La Covid-19 a mis en lumière les défaillances flagrantes de notre système de protection à l’égard de nos aînés.
La Covid-19 a mis en lumière les défaillances flagrantes de notre système de protection à l’égard de nos aînés.

Vieillir au Québec, ça craint!

La Covid-19 a mis en lumière les défaillances flagrantes de notre système de protection à l’égard de nos aînés. Il serait facile de blâmer uniquement le gouvernement Legault, mais ses prédécesseurs doivent eux aussi accepter leurs responsabilités dans le désastre qui frappe nos CHLSD.

Pour caractériser le problème, on parle d’angle mort. Si le terme est mal approprié, il est surtout une insulte à l’intelligence des Québécoises et des Québécois. Cessons de nous mentir, il y a longtemps que la situation dramatique des CHSLD est accessible au champ de vision de nos décideurs. De façon régulière et cela depuis plusieurs années, les médias dénoncent avec force et détails les manquements graves qui se produisent dans ces milieux de vie. Nous savons tous que nous sommes en pénurie de préposés, qu’ils sont sous-payés et peu valorisés. Mais si les CHSLD sont en crise, il ne faut pas oublier que l’accessibilité aux résidences privées est une problématique qui prend de l’ampleur. 

En effet, il devient de plus en plus difficile pour beaucoup de nos aînés d’y avoir accès. Depuis l’incendie de la « Résidence du Havre » à l’Île Verte, sinistre qui a fait 32 morts en 2014, le gouvernement du Québec a rehaussé les normes de sécurité : installation de gicleurs, portes automatiques, etc. Mais si de telles mesures sont nécessaires, elles ont toutefois des effets pervers. Afin d’amortir les coûts importants qu’elles engendrent, les propriétaires indépendants se doivent d’augmenter leur prix. Ainsi, il arrive trop souvent que des locataires, qui n’ont plus les moyens financiers d’y résider, se doivent de retourner vers des appartements conventionnels alors qu’ils n’en ont plus les capacités physiques. Certes, ils ont l’aide des gens du CLSC, mais ceux-ci ne peuvent être présents en tout temps. Bien entendu, les risques d’accident voire de mortalité en sont grandement augmentés. En ce moment, ce sont les grands groupes qui accaparent le marché, qui construisent des établissements financièrement inaccessibles pour l’ensemble de nos aînés.   

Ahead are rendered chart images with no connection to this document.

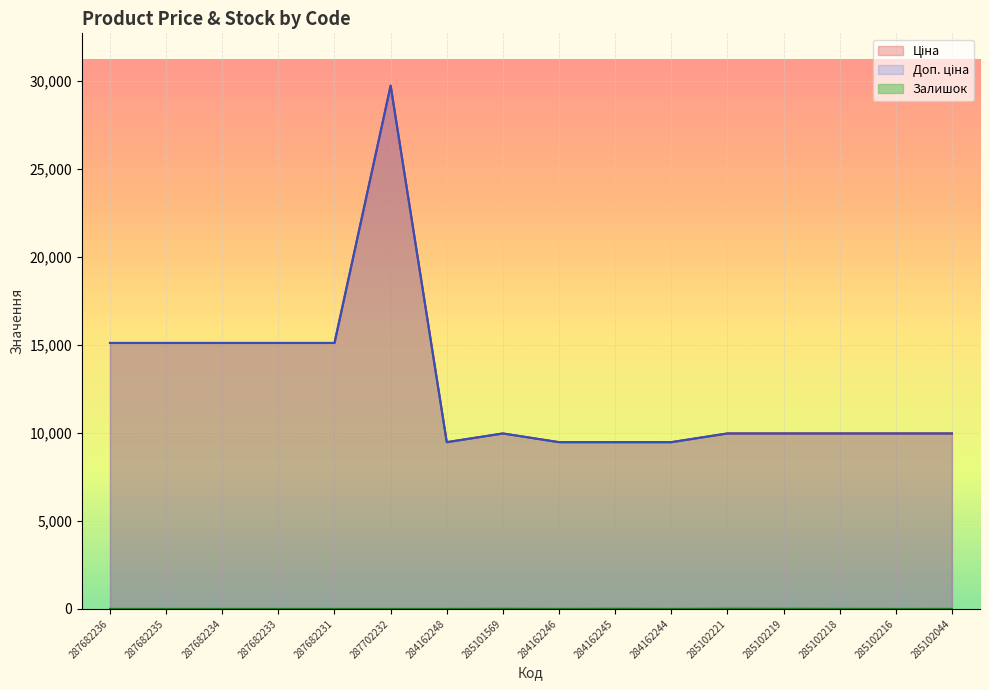

Does the chart display data point markers on the line(s)?

No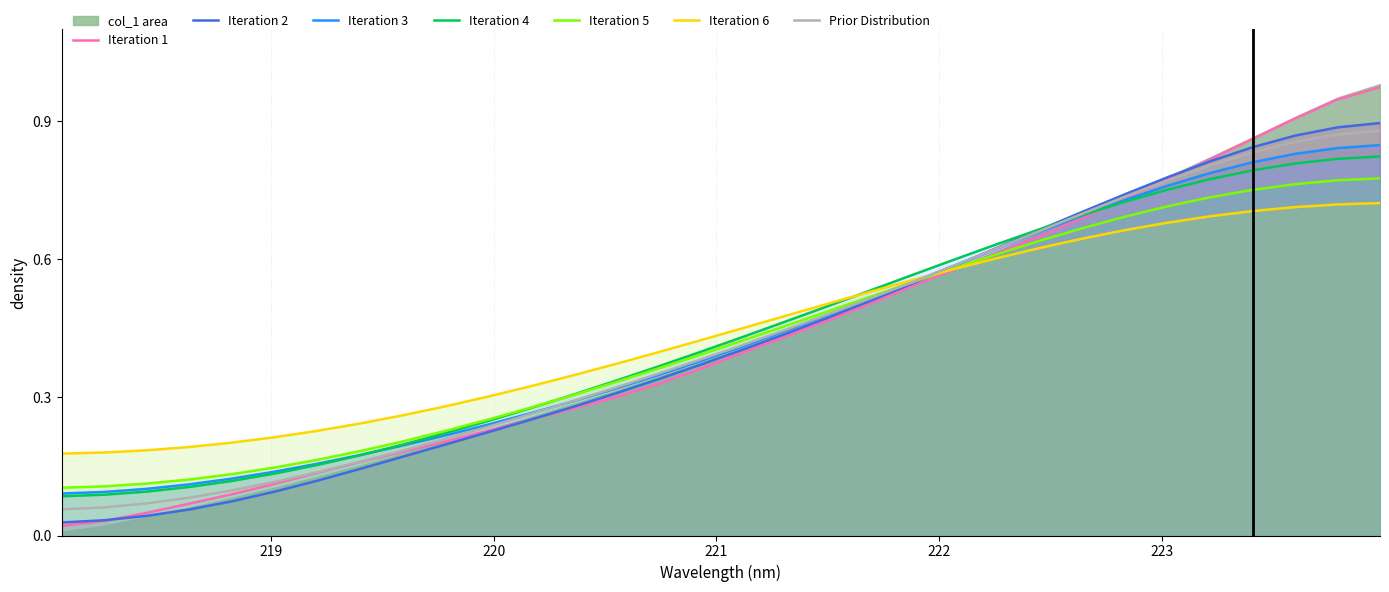

At which category does the chart reach its peak across all series?

223.9802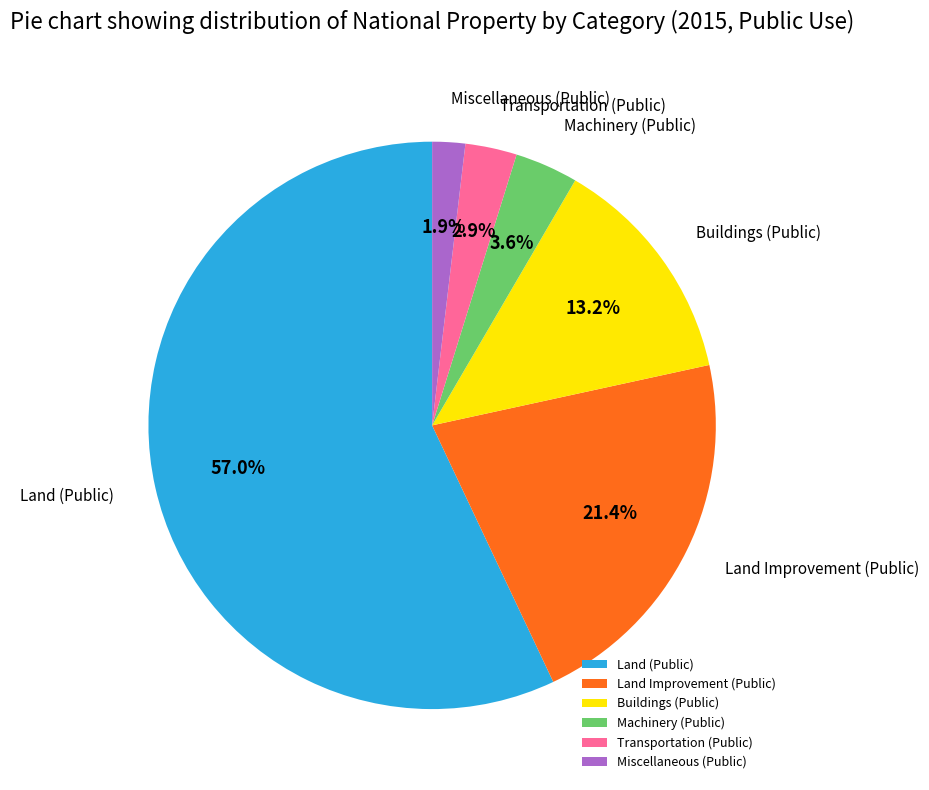

Approximately how many times larger is the value at Miscellaneous (Public) compared to Land Improvement (Public)?

0.1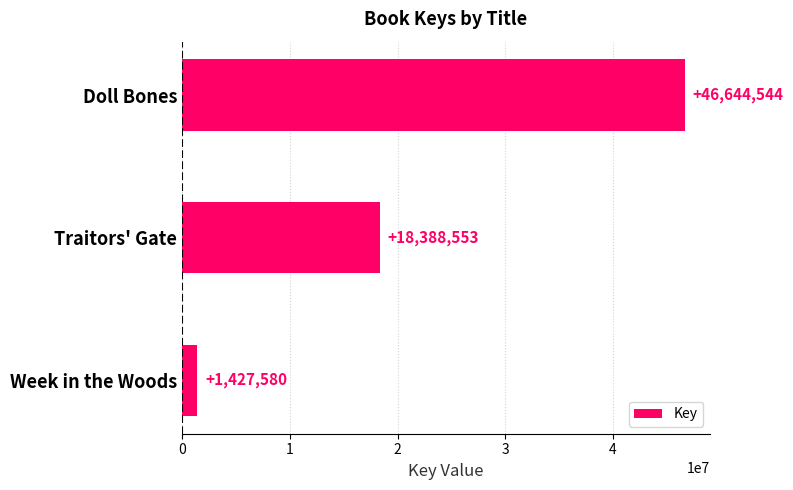

What position from the top is Doll Bones?

1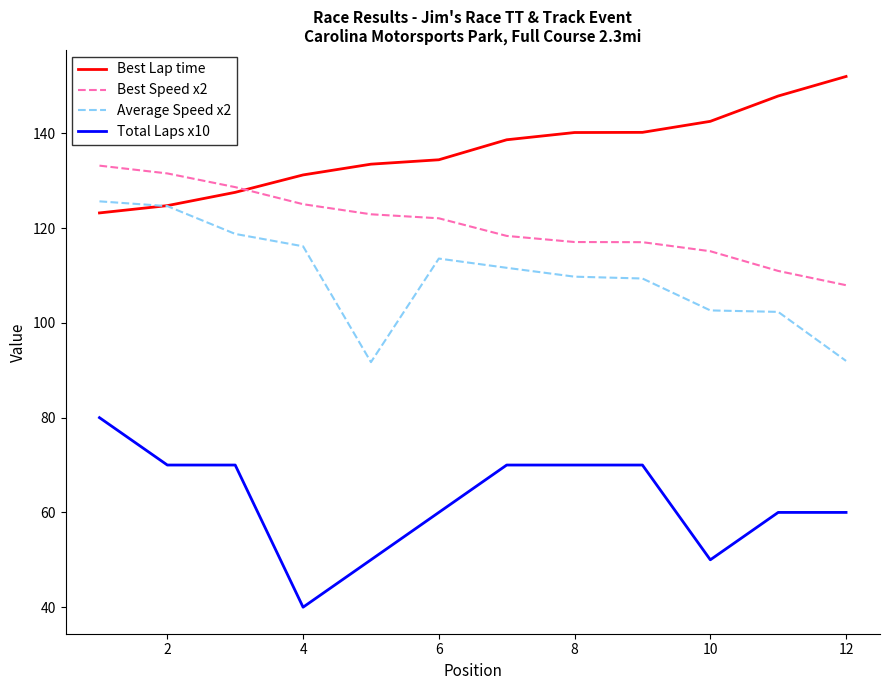

Which series has the largest total across all categories?

Best Lap time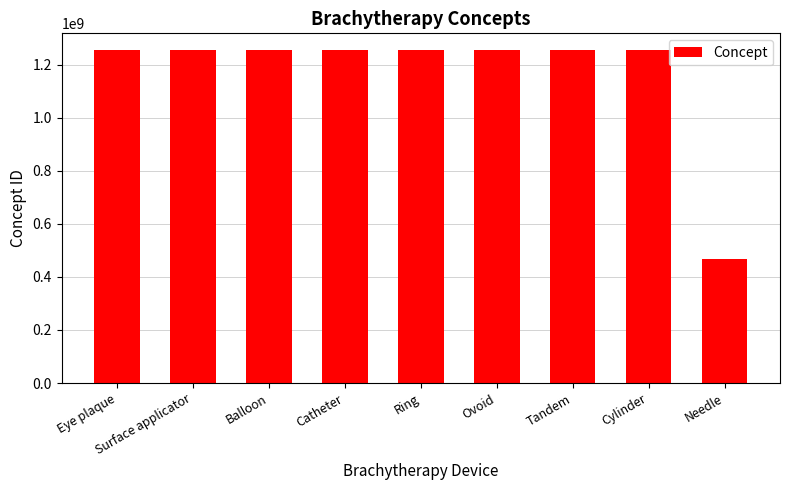

What is the minimum value shown in the chart?

467968000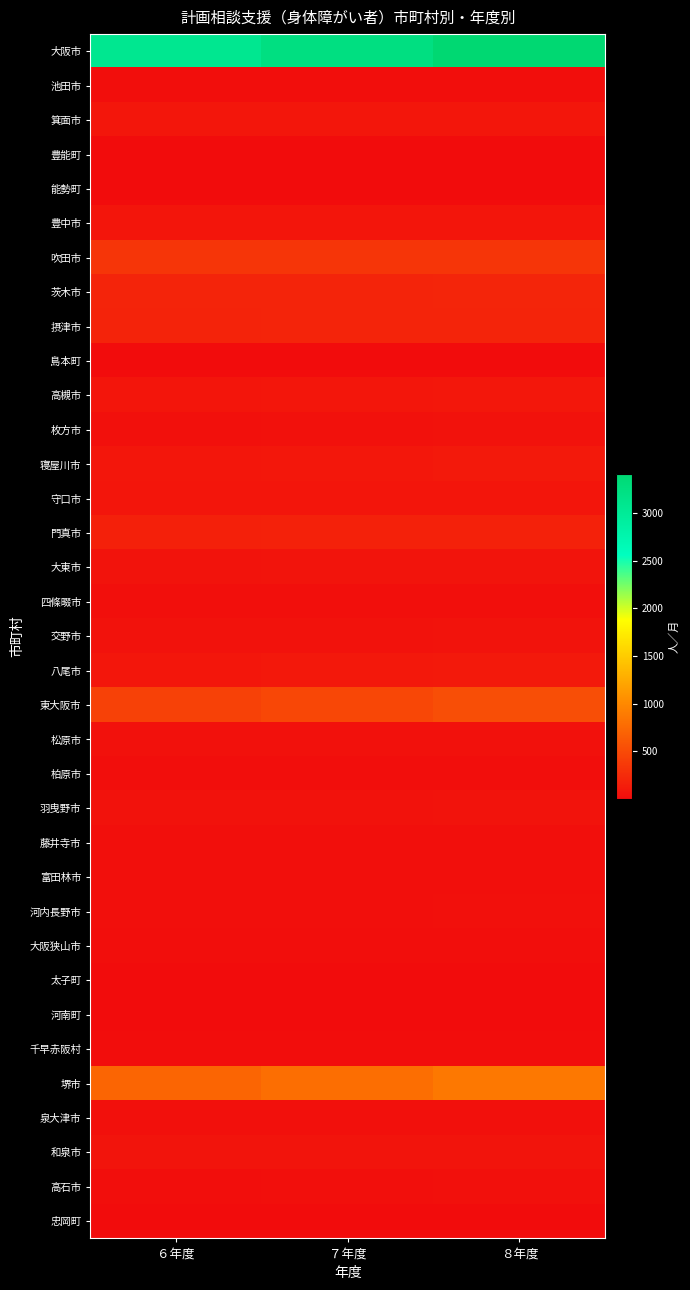

Rank the series at ６年度 from lowest to highest value.

忠岡町, 島本町, 能勢町, 河南町, 豊能町, 太子町, 千早赤阪村, 池田市, 柏原市, 大阪狭山市, 高石市, 四條畷市, 藤井寺市, 富田林市, 河内長野市, 枚方市, 泉大津市, 松原市, 交野市, 羽曳野市, 大東市, 和泉市, 守口市, 豊中市, 高槻市, 箕面市, 寝屋川市, 八尾市, 門真市, 摂津市, 茨木市, 吹田市, 東大阪市, 堺市, 大阪市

Dans ces conditions, en plus de revoir en profondeur le fonctionnement des CHSLD, il faudra aider financièrement l’ensemble de nos aînés qui n’ont plus les capacités de demeurer seuls à l’intérieur de leur logement. Certes, tout cela n’est pas très vendeur électoralement parlant. Les différents partis politiques aiment à séduire les jeunes familles. Je n’ai rien contre, mais les jeunes ne sont pas seuls à résider au Québec. Les « vieux » ne sont pas seulement importants en période électorale. Il ne faut jamais oublier que l’on juge une société à la façon dont elle traite ses aînés. Depuis le début de cette crise, avec le « bashing de vieux » sur les réseaux sociaux et maintenant, cette tragédie dans les CHSLD, je ne vais pas m’aventurer à porter un jugement sur ce que nous sommes. Je pourrais sortir le sac à vomi. Mais en attendant, ça craint de vieillir au Québec.